Le groupe Tranchant, quatrième exploitant de casinos en France, va intenter une action en justice contre son assureur, pour être indemnisé de ses pertes d’exploitations. Dix jours après les annonces de Bruno Le Maire, un autre secteur sinistré pourrait faire rebondir le débat autour des contrats d’assurances professionnelles.
Les casinos dans les pas des restaurateurs
Comme nous pouvions le craindre, les conflits entre professionnels et assureurs ne sont pas près de prendre fin, et ce malgré les annonces de Bruno Le Maire le 7 décembre dernier. Pour apaiser les tensions, le ministre de l’Économie et des finances avait annoncé une série de mesures à destination des secteurs de l’HCR (hôtellerie-café-restauration), du tourisme, de la culture et de l’événementiel : gel des tarifs d’assurances multirisques professionnelles, maintien de la couverture même en cas de cotisations impayées, services d’assistance suite aux hospitalisations liées au Covid-19…
Surtout, sur le volet judiciaire, Bruno Le Maire avait énoncé son souhait de faire « triompher la logique du dialogue sur celle du conflit », en sollicitant le Médiateur de l’assurance pour les affaires qui opposent professionnels et assureurs. L’objectif : réduire le nombre de procès en cours, et résoudre les litiges par le dialogue.
Une ambition qui restera pour partie un vœu pieux, puisque nous avons appris qu’en début de semaine, le groupe Tranchant, quatrième exploitant français de casinos, avait déposé une assignation en référé devant le tribunal de commerce de Nanterre (Hauts-de-Seine) contre… son assureur. Suivant ainsi à la lettre la démarche entreprise par les restaurateurs depuis le printemps, et que le gouvernement espérait derrière lui.

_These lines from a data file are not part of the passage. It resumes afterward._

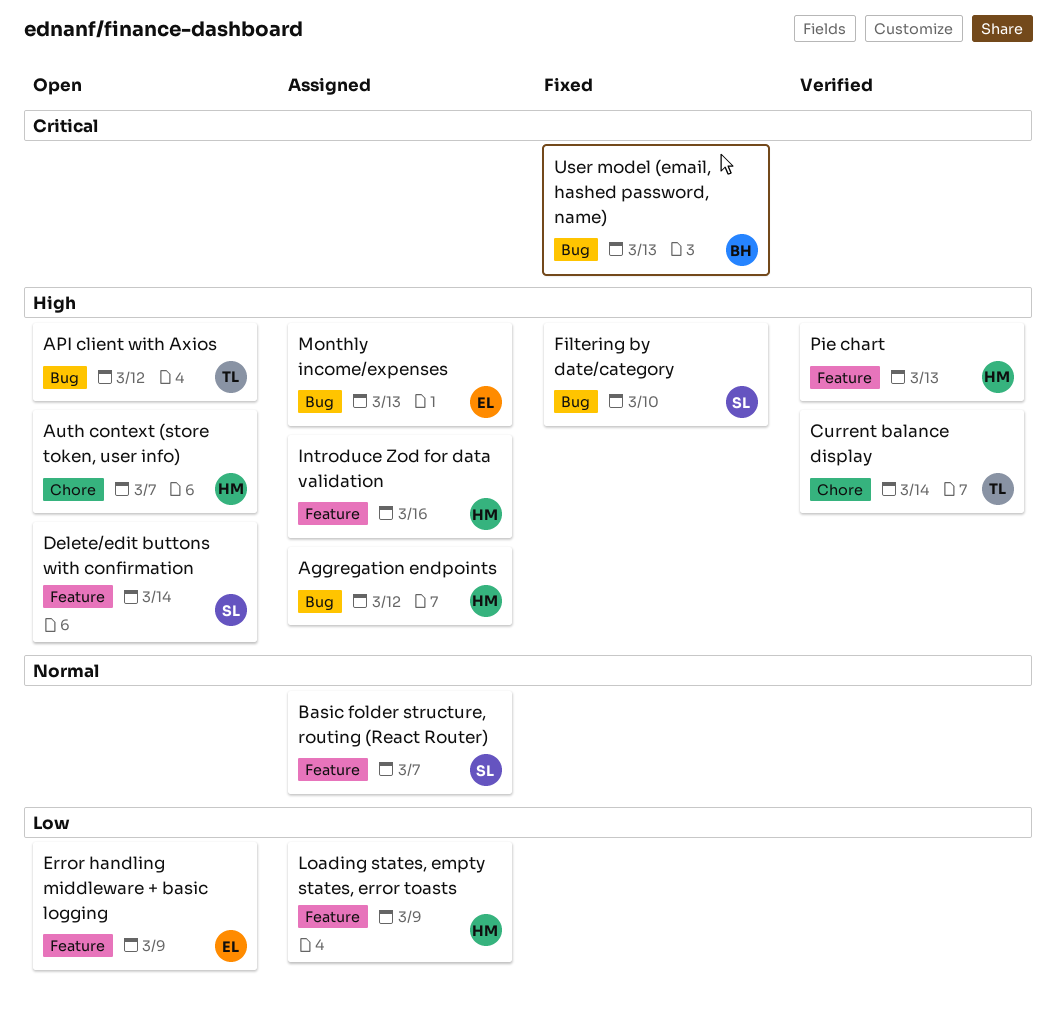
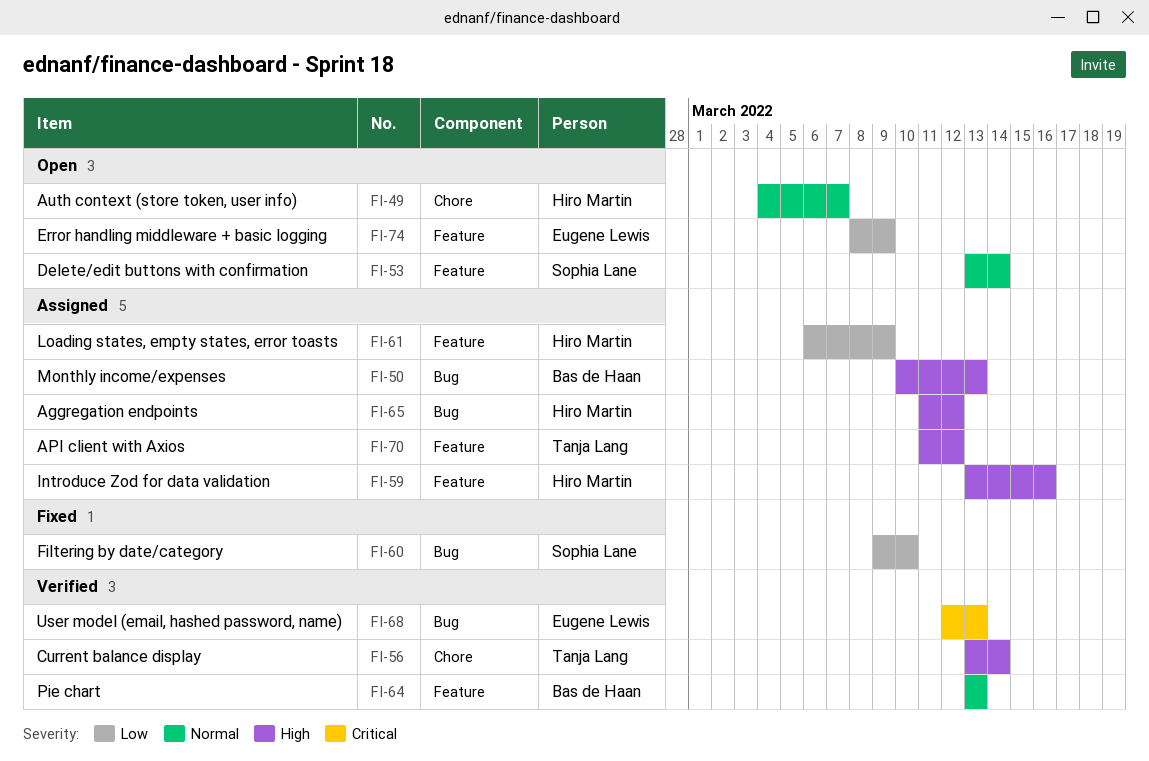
API client with Axios, status: Open -> Assigned
API client with Axios, label: Bug -> Feature
Auth context (store token, user info), priority: High -> Normal
Basic folder structure, routing (React Router): present -> none
Delete/edit buttons with confirmation, priority: High -> Normal
Filtering by date/category, priority: High -> Low
Monthly income/expenses, owner: Eugene Lewis -> Bas de Haan
Pie chart, owner: Hiro Martin -> Bas de Haan
Pie chart, priority: High -> Normal
User model (email, hashed password, name), status: Fixed -> Verified
User model (email, hashed password, name), owner: Bas de Haan -> Eugene Lewis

Les pertes d’exploitation de nouveau devant la justice
Dans le détail, les motivations du groupe de casinos, et de son président, Romain Tranchant, sont les mêmes que celles des professionnels des métiers de bouche : obtenir l’indemnisation de leurs pertes d’exploitation. Entre le début du premier confinement (mi-mars) et la fin du mois d’octobre (avant le début du second), le groupe Tranchant estime que ses pertes se chiffrent à 25 millions d’euros.
Tout comme de nombreux professionnels, Romain Tranchant considère que la police qu’il a souscrite auprès de son assureur (Chubb European Group, une compagnie présente dans plus de cinquante pays) doit bien le couvrir pour les pertes occasionnées par la fermeture administrative de ses 16 établissements en France, dont les plus connus sont sans doute ceux de Cagnes-sur-Mer, de Dunkerque et de Saint-Gervais.
Dans les faits, le groupe Tranchant était titulaire d’un contrat d’assurance « dommage aux biens et pertes d’exploitation », une formule tous risques qui prévoit que « sont garantis les frais et pertes (…) pour autant qu’ils résultent d’un événement non exclu ». Comme plusieurs restaurateurs avant lui, le Président du groupe maintient que la fermeture administrative pour cause de pandémie ne peut faire partie des événements à exclure.
Pour les établissements de jeux, « rien ne va plus »
De son côté, l’assureur aurait motivé son refus en faisant valoir que le dommage subi était « immatériel », ce qui exclut une indemnisation pour l’habituel « dommage matériel ». La validité de cet argument et l’interprétation de la clause devront donc être tranchées devant les tribunaux. Faute de solutions face à leurs pertes considérables, d’autres établissements de jeux pourraient suivre ce chemin judiciaire.
Très présents dans les villes touristiques, les casinos ont en effet subi de plein fouet les conséquences des restrictions de déplacements liés à la pandémie de Covid-19. Le numéro un français, le groupe Barrière (Cannes, Deauville, Enghien-les-Bains) affirme avoir enregistré une perte de plus de 500 millions d’euros sur l’exercice 2019-2020.
Ces entreprises n’ont pour l’instant pas d’autres choix que d’amener leurs contentieux sur le terrain de la justice, car, si les annonces de Bruno Le Maire étaient bien destinées au secteur du tourisme, elles ne concernent que les TPE et PME.
Or, détenues en majorité par de grands groupes, les succursales de jeux ne devraient par conséquent pas pouvoir profiter du gel des primes par exemple. En tout, on compte près de 200 casinos en France. Le secteur est donc loin d’être négligeable, puisqu’il générerait 15 000 emplois directs et 45 000 indirects dans l’Hexagone.